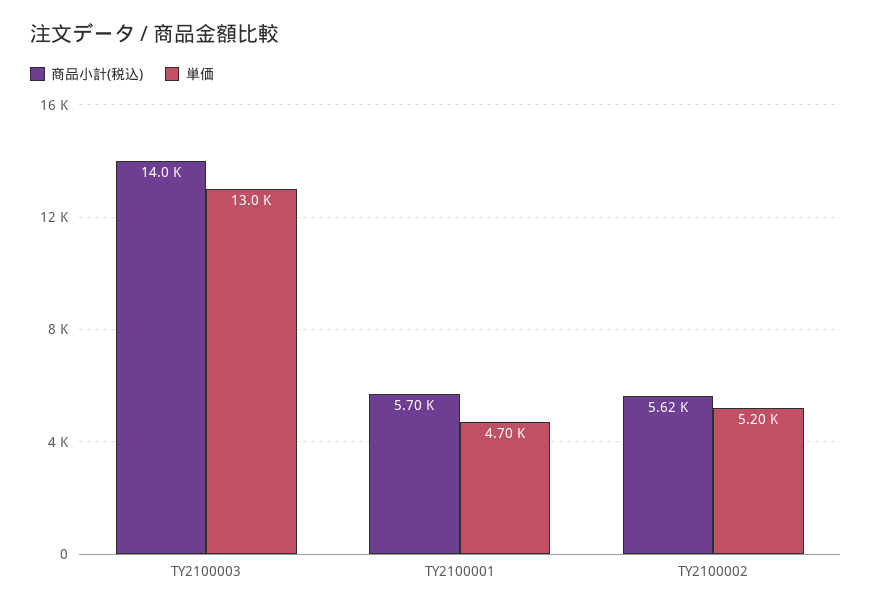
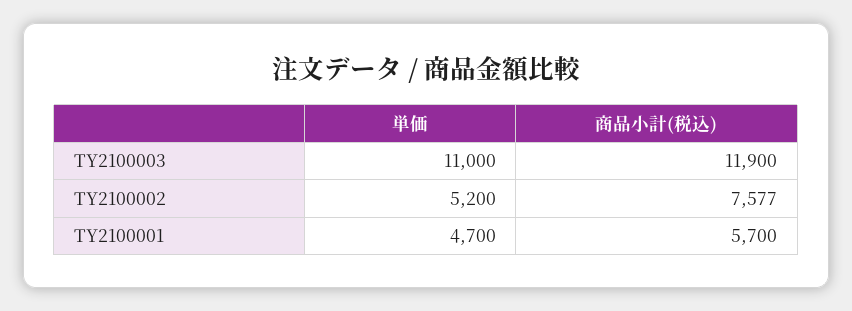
  {
    "商品小計(税込)": {
-     "TY2100003": 14000,
+     "TY2100003": 11900,
      "TY2100001": 5700,
-     "TY2100002": 5620
+     "TY2100002": 7577
    },
    "単価": {
-     "TY2100003": 13000,
+     "TY2100003": 11000,
      "TY2100001": 4700,
      "TY2100002": 5200
    }
  }

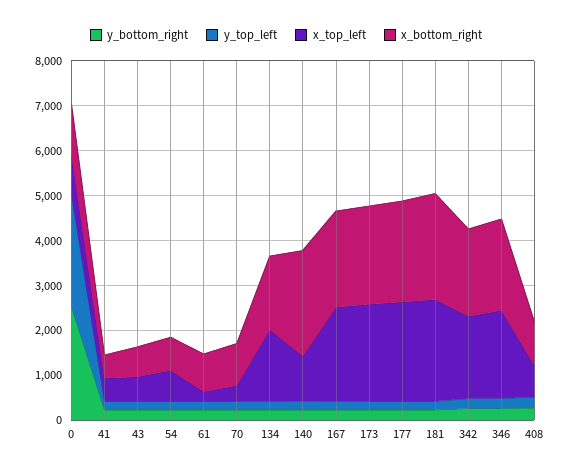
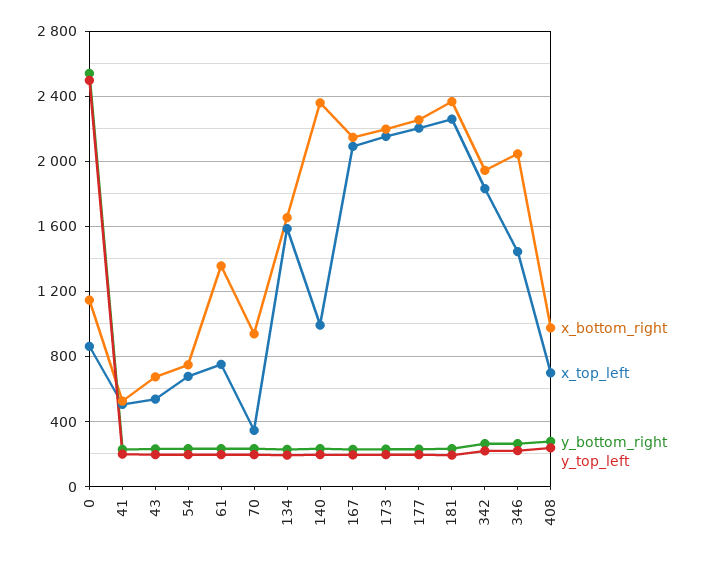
  {
    "y_bottom_right": {
      "0": 2550,
      "41": 250,
      "43": 250,
      "54": 250,
      "61": 250,
      "70": 250,
      "134": 250,
      "140": 250,
      "167": 250,
      "173": 250,
      "177": 250,
      "181": 250,
      "342": 250,
      "346": 250,
      "408": 300
    },
    "y_top_left": {
      "0": 2500,
      "41": 200,
      "43": 200,
      "54": 200,
      "61": 200,
      "70": 200,
      "134": 200,
      "140": 200,
      "167": 200,
      "173": 200,
      "177": 200,
      "181": 200,
      "342": 200,
      "346": 200,
      "408": 250
    },
    "x_top_left": {
      "0": 850,
      "41": 500,
      "43": 550,
      "54": 700,
-     "61": 200,
+     "61": 750,
      "70": 350,
      "134": 1600,
      "140": 1000,
      "167": 2100,
      "173": 2150,
      "177": 2200,
      "181": 2250,
      "342": 1850,
-     "346": 2000,
+     "346": 1450,
      "408": 700
    },
    "x_bottom_right": {
      "0": 1150,
      "41": 550,
      "43": 650,
      "54": 750,
-     "61": 800,
+     "61": 1350,
      "70": 950,
      "134": 1650,
      "140": 2350,
      "167": 2150,
      "173": 2200,
      "177": 2250,
      "181": 2350,
      "342": 1950,
      "346": 2050,
      "408": 1000
    }
  }

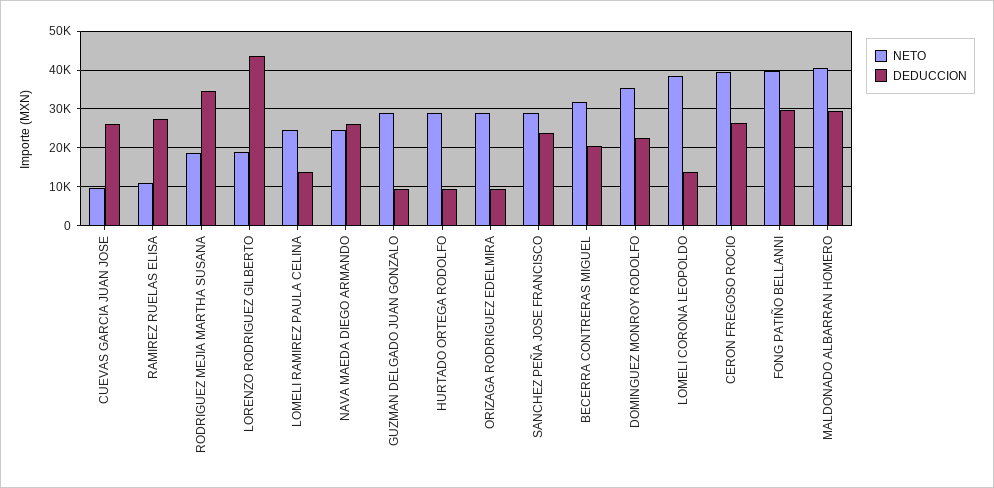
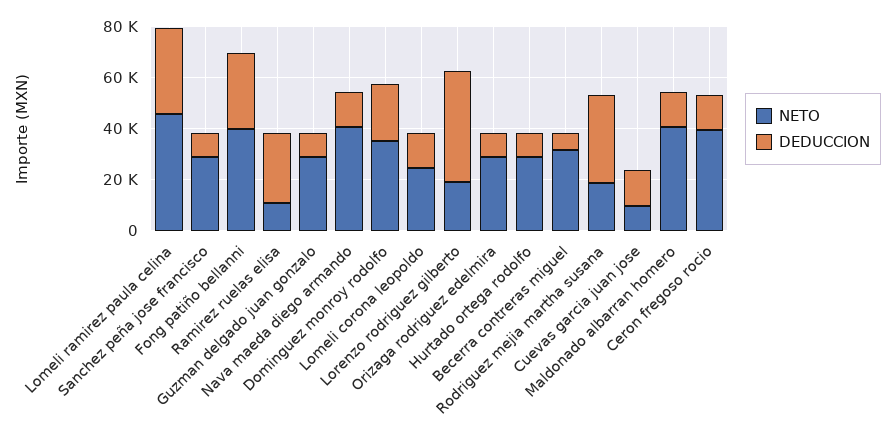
  {
    "NETO": {
      "CUEVAS GARCIA JUAN JOSE": 10000,
      "RAMIREZ RUELAS ELISA": 10000,
      "RODRIGUEZ MEJIA MARTHA SUSANA": 18000,
      "LORENZO RODRIGUEZ GILBERTO": 18000,
-     "LOMELI RAMIREZ PAULA CELINA": 24000,
+     "LOMELI RAMIREZ PAULA CELINA": 45000,
-     "NAVA MAEDA DIEGO ARMANDO": 24000,
+     "NAVA MAEDA DIEGO ARMANDO": 40000,
      "GUZMAN DELGADO JUAN GONZALO": 28000,
      "HURTADO ORTEGA RODOLFO": 28000,
      "ORIZAGA RODRIGUEZ EDELMIRA": 28000,
      "SANCHEZ PEÑA JOSE FRANCISCO": 28000,
      "BECERRA CONTRERAS MIGUEL": 32000,
      "DOMINGUEZ MONROY RODOLFO": 36000,
-     "LOMELI CORONA LEOPOLDO": 38000,
+     "LOMELI CORONA LEOPOLDO": 25000,
      "CERON FREGOSO ROCIO": 40000,
      "FONG PATIÑO BELLANNI": 40000,
      "MALDONADO ALBARRAN HOMERO": 40000
    },
    "DEDUCCION": {
-     "CUEVAS GARCIA JUAN JOSE": 26000,
+     "CUEVAS GARCIA JUAN JOSE": 15000,
      "RAMIREZ RUELAS ELISA": 28000,
      "RODRIGUEZ MEJIA MARTHA SUSANA": 34000,
      "LORENZO RODRIGUEZ GILBERTO": 44000,
-     "LOMELI RAMIREZ PAULA CELINA": 14000,
+     "LOMELI RAMIREZ PAULA CELINA": 35000,
-     "NAVA MAEDA DIEGO ARMANDO": 26000,
+     "NAVA MAEDA DIEGO ARMANDO": 15000,
      "GUZMAN DELGADO JUAN GONZALO": 10000,
      "HURTADO ORTEGA RODOLFO": 10000,
      "ORIZAGA RODRIGUEZ EDELMIRA": 10000,
-     "SANCHEZ PEÑA JOSE FRANCISCO": 24000,
+     "SANCHEZ PEÑA JOSE FRANCISCO": 10000,
-     "BECERRA CONTRERAS MIGUEL": 20000,
+     "BECERRA CONTRERAS MIGUEL": 5000,
      "DOMINGUEZ MONROY RODOLFO": 22000,
      "LOMELI CORONA LEOPOLDO": 14000,
-     "CERON FREGOSO ROCIO": 26000,
+     "CERON FREGOSO ROCIO": 15000,
      "FONG PATIÑO BELLANNI": 30000,
-     "MALDONADO ALBARRAN HOMERO": 30000
+     "MALDONADO ALBARRAN HOMERO": 15000
    }
  }

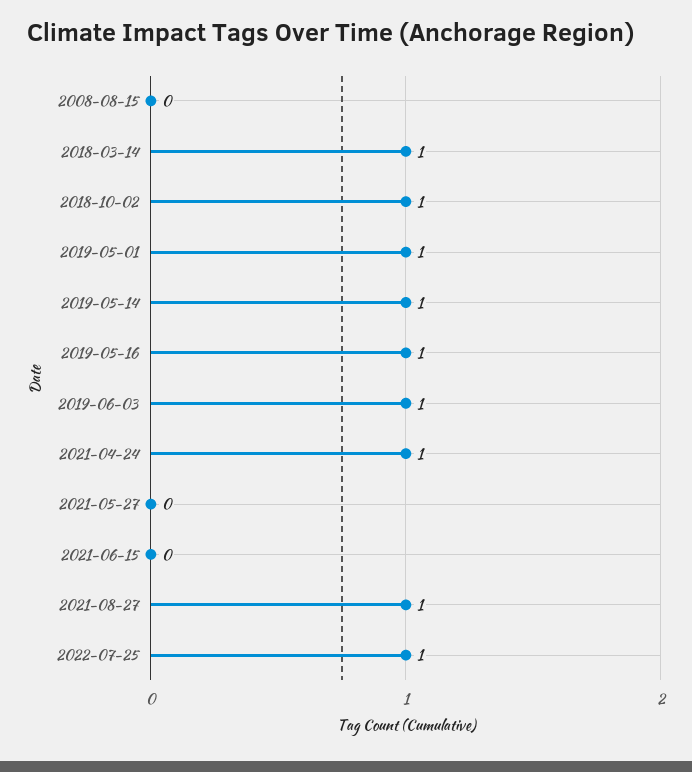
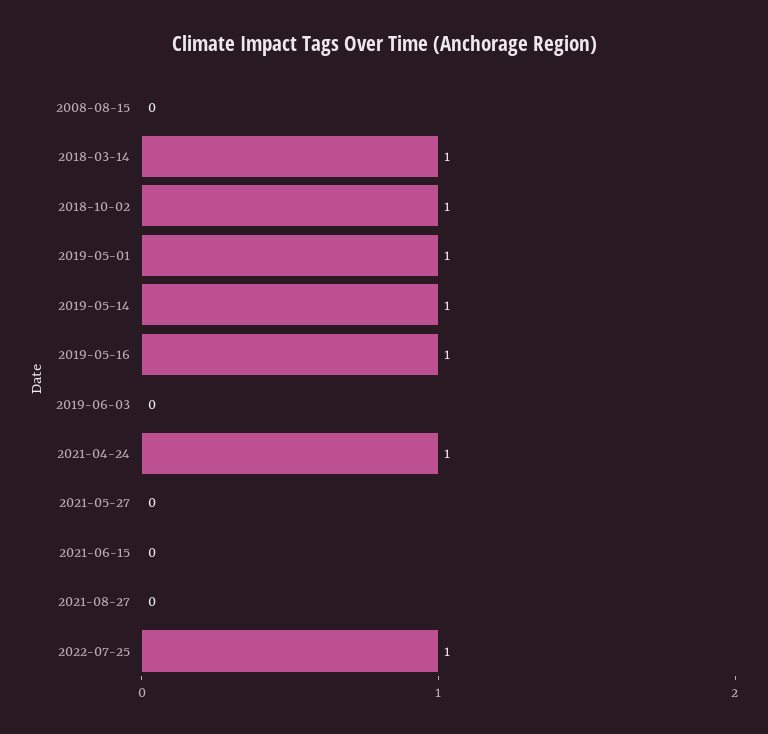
  {
    "2008-08-15": 0,
    "2018-03-14": 1,
    "2018-10-02": 1,
    "2019-05-01": 1,
    "2019-05-14": 1,
    "2019-05-16": 1,
-   "2019-06-03": 1,
+   "2019-06-03": 0,
    "2021-04-24": 1,
    "2021-05-27": 0,
    "2021-06-15": 0,
-   "2021-08-27": 1,
+   "2021-08-27": 0,
    "2022-07-25": 1
  }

--*--

- Written task
Each line above where the word "RAMIREZ" occurs should be returned in full.

- Output of the exercise
      "RAMIREZ RUELAS ELISA": 10000,
-     "LOMELI RAMIREZ PAULA CELINA": 24000,
+     "LOMELI RAMIREZ PAULA CELINA": 45000,
      "RAMIREZ RUELAS ELISA": 28000,
-     "LOMELI RAMIREZ PAULA CELINA": 14000,
+     "LOMELI RAMIREZ PAULA CELINA": 35000,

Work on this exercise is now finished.